Brendan Walsh
god. 26
fiddler crabs fall from mangroves
into pocked mud. a wild metronome.
click-quiet-click, click-quiet-click,
their bodies bounce and recover.
there’s no word for reverence
that feels adequate. this isn’t sunrise
or a flock of ten thousand cranes,
yet the ground makes music of
clumsiness. crab colonies climb,
drop, dig, pick algae from roots,
their faces all abubble with progress
that deadens only a second, until,
mud scooped from their periscope eyes,
they set off towards another tree.
i’ve been given so much in this life.
sand crabs
my brother caught the first sand crab
by accident; its small gray lobster-shaped shell
half-burrowed a few feet from the tide.
we didn’t notice as we mined wet sand
for yet another structure, hopeless summer
architecture destined for ruin. the sand crab
was so simple, so devoid of malice.
you can’t even eat em’, an onlooker spat
as the crab dug the pink depth of my palm.
this was something to hold.
let’s get more, i said. we have to get more.

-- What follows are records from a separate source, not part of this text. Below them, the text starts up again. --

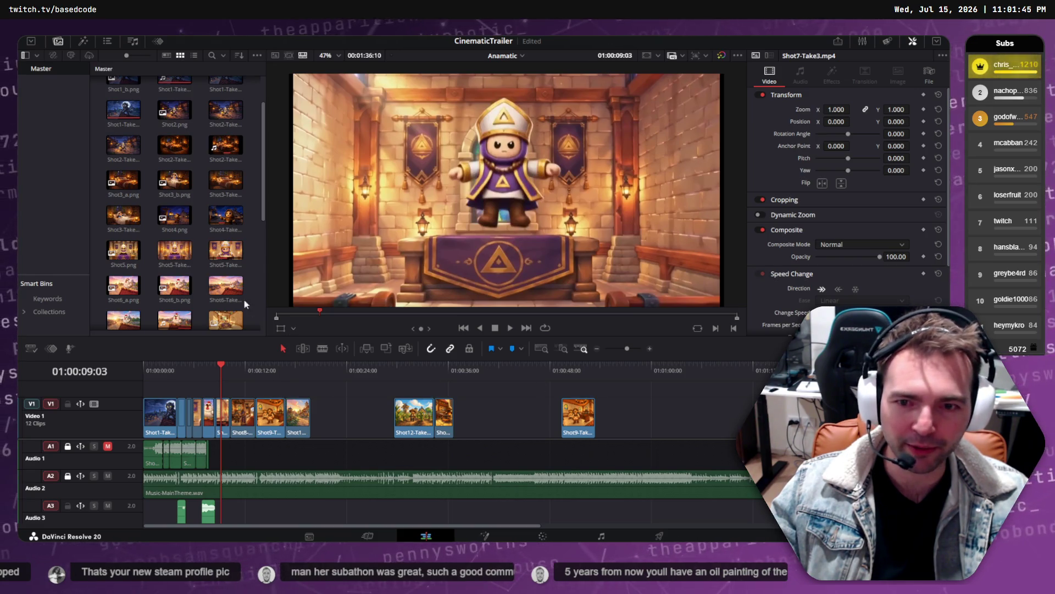
{"action": "scroll", "coordinate": [194, 285], "scroll_direction": "down", "scroll_amount": 3}
{"action": "mouse_move", "coordinate": [565, 379]}
{"action": "left_mouse_down"}
{"action": "mouse_move", "coordinate": [592, 369]}
{"action": "mouse_move", "coordinate": [582, 371]}
{"action": "left_mouse_up"}
{"action": "left_click", "coordinate": [578, 411]}
- Move Shot9-Take2 earlier to about 01:00:22 and reframe it at zoom 1.100, Position Y 102
{"action": "left_click_drag", "start_coordinate": [578, 411], "coordinate": [345, 409]}
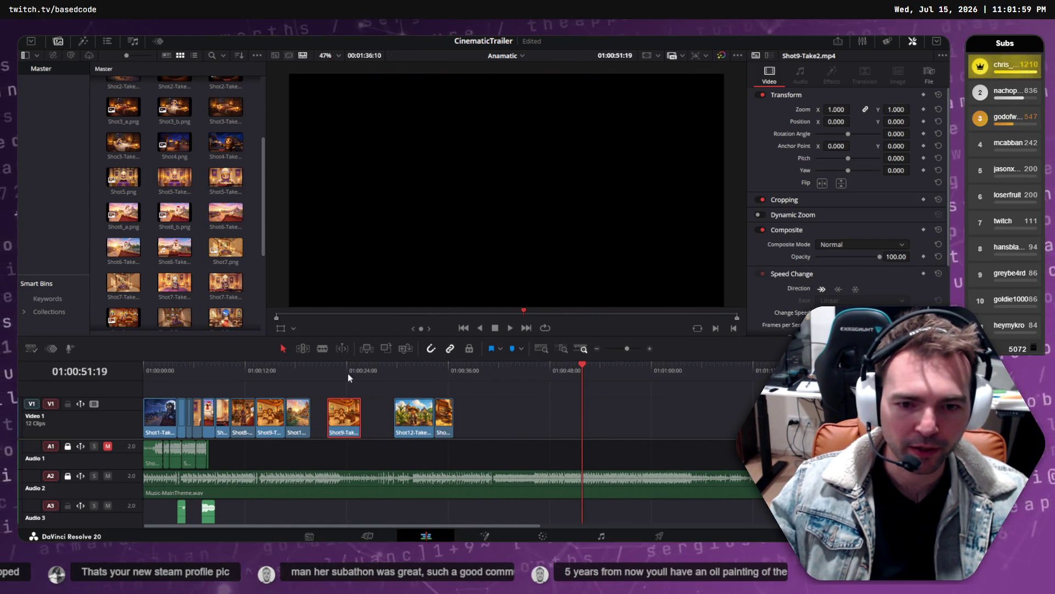
{"action": "left_click", "coordinate": [341, 367]}
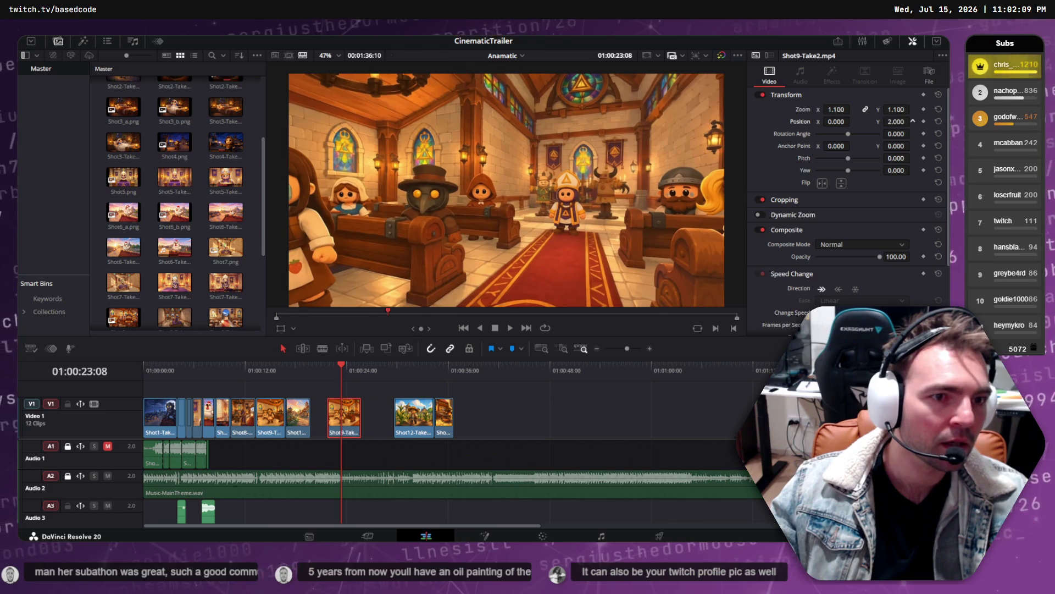
{"action": "mouse_move", "coordinate": [896, 122]}
{"action": "left_mouse_down"}
{"action": "mouse_move", "coordinate": [934, 122]}
{"action": "mouse_move", "coordinate": [879, 121]}
{"action": "mouse_move", "coordinate": [932, 122]}
{"action": "left_mouse_up"}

we excavated a six-by-six beach plot,
all the bright buckets and plastic shovels
we could fill and sift for sand crabs.
we caught more, dug deeper and further.
we displaced smaller kids and towels
left by absent families. more, i rasped.
buckets heaped with neat layers of crabs
and sand. i stuck my hand into the earth,
clutched a gently writhing mess of legs.
by dusk, we’d rimmed four buckets,
all the crabs we’d never need, and i insisted
on bringing them back to the tiny rented house
down the street. we lined the catch
on the front porch: neat rows of life.
i hung there arms-crossed, shirtless, watched
bubbles pitter from the crest of each bucket.
what’ll you do with them now? an older cousin
asked. and i stood blank for hours, maybe years.